The list of drugs I’ve offered can be used as a starting point for further research and consideration. Like everything in this editorial, it represents the opinion of the author. There is a story behind each, and for each a reason I included it, but a final list should be compiled by a committee of doctors. Many of the drugs you’ve heard of are for hospital use; those listed above can be taken pre-hospitalization.
The now recinded emergency use authorization for chloroquine and hydroxychloroquine was advanced by politicians. This time, we need evaluation by experts. My reasons for leaving out hydroxychloroquine, chloroquine, and azithromycin are several. There are still a few credible physicians who would like to try low-dose hydroxychloroquine with zinc, though. To them I say:
- Show me a successful phase 2 trial against any virus (malaria is a parasite, not a virus).
- Does it belong on a list for people who have tested positive, or is it most likely to succeed beforehand, as prophylaxis?
- Does it meet equipoise where another antiparasitic, ivermectin, is already being considered?

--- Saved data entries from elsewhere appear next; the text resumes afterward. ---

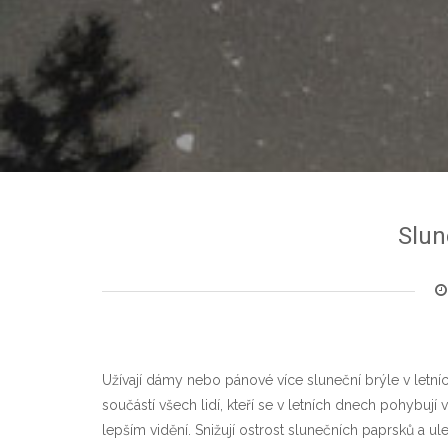
Slun
Užívají dámy nebo pánové více sluneční brýle v letníc
součástí všech lidí, kteří se v letních dnech pohybují
lepším vidění. Snižují ostrost slunečních paprsků a ule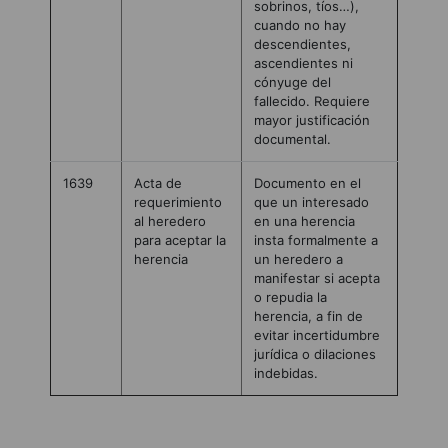
sobrinos, tíos…),
cuando no hay
descendientes,
ascendientes ni
cónyuge del
fallecido. Requiere
mayor justificación
documental.
1639
Acta de
Documento en el
requerimiento
que un interesado
al heredero
en una herencia
para aceptar la
insta formalmente a
herencia
un heredero a
manifestar si acepta
o repudia la
herencia, a fin de
evitar incertidumbre
jurídica o dilaciones
indebidas.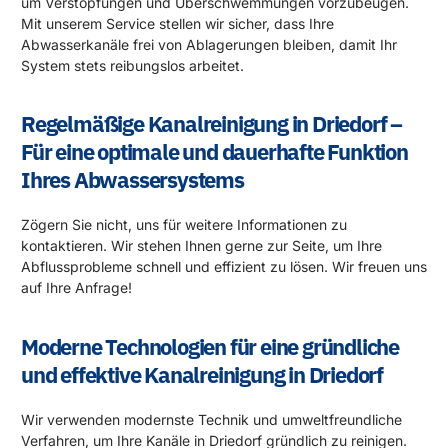
um Verstopfungen und Überschwemmungen vorzubeugen.
Mit unserem Service stellen wir sicher, dass Ihre
Abwasserkanäle frei von Ablagerungen bleiben, damit Ihr
System stets reibungslos arbeitet.
Regelmäßige Kanalreinigung in Driedorf –
Für eine optimale und dauerhafte Funktion
Ihres Abwassersystems
Zögern Sie nicht, uns für weitere Informationen zu
kontaktieren. Wir stehen Ihnen gerne zur Seite, um Ihre
Abflussprobleme schnell und effizient zu lösen. Wir freuen uns
auf Ihre Anfrage!
Moderne Technologien für eine gründliche
und effektive Kanalreinigung in Driedorf
Wir verwenden modernste Technik und umweltfreundliche
Verfahren, um Ihre Kanäle in Driedorf gründlich zu reinigen.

Who should sit on the “equipoise gate” committee overseeing the study? There is already a doctor tasked with therapeutics development by the Trump Administration: Janet Woodcock, director of FDA’s Center for Drug Evaluation and Research and therapeutics development manager for Operation Warp Speed. FDA has a website with a breakdown of what they’re looking at: https://www.fda.gov/drugs/coronavirus-covid-19-drugs/coronavirus-treatment-acceleration-program-ctap. Two Los Angeles doctors I’ve come to know, Binh Ngo and Marc Rendell, have been analyzing where we stand on COVID-19 therapeutic trials with an international group of researchers, and will be publishing that analysis shortly. In an excellent Stat News article dated July 6, authors Matthew Herper and Erin Riglin quote physicians currently outside government, including a former FDA director. A letter from Drs. Richard Malley and Marc Lipsitch of Harvard to the New York Times published May 22 helped focus attention on early stage, outpatient treatments. There are many doctors I could list who I’ve written about, quoted or interviewed, whose participation would give me confidence, but I see no need to stack the deck. What’s needed is a process that will get COVID treatment into the field and into the hands of patients and doctors who want to try them, quickly, efficiently, and in a manner that will allow us to learn lessons not yet foreseen.
One other thought concerning FDA: if they want to protect the public, they need to act where there IS evidence to pull PPI type acid reducers from the market (as they did with another stomach drug, ranitidine) or at a minimum designate them schedule IV controlled substances, returning them to limited prescription-only availability for the duration of this pandemic and publicizing the reason for it. If they don’t do that soon, America’s trial lawyers will exact a price.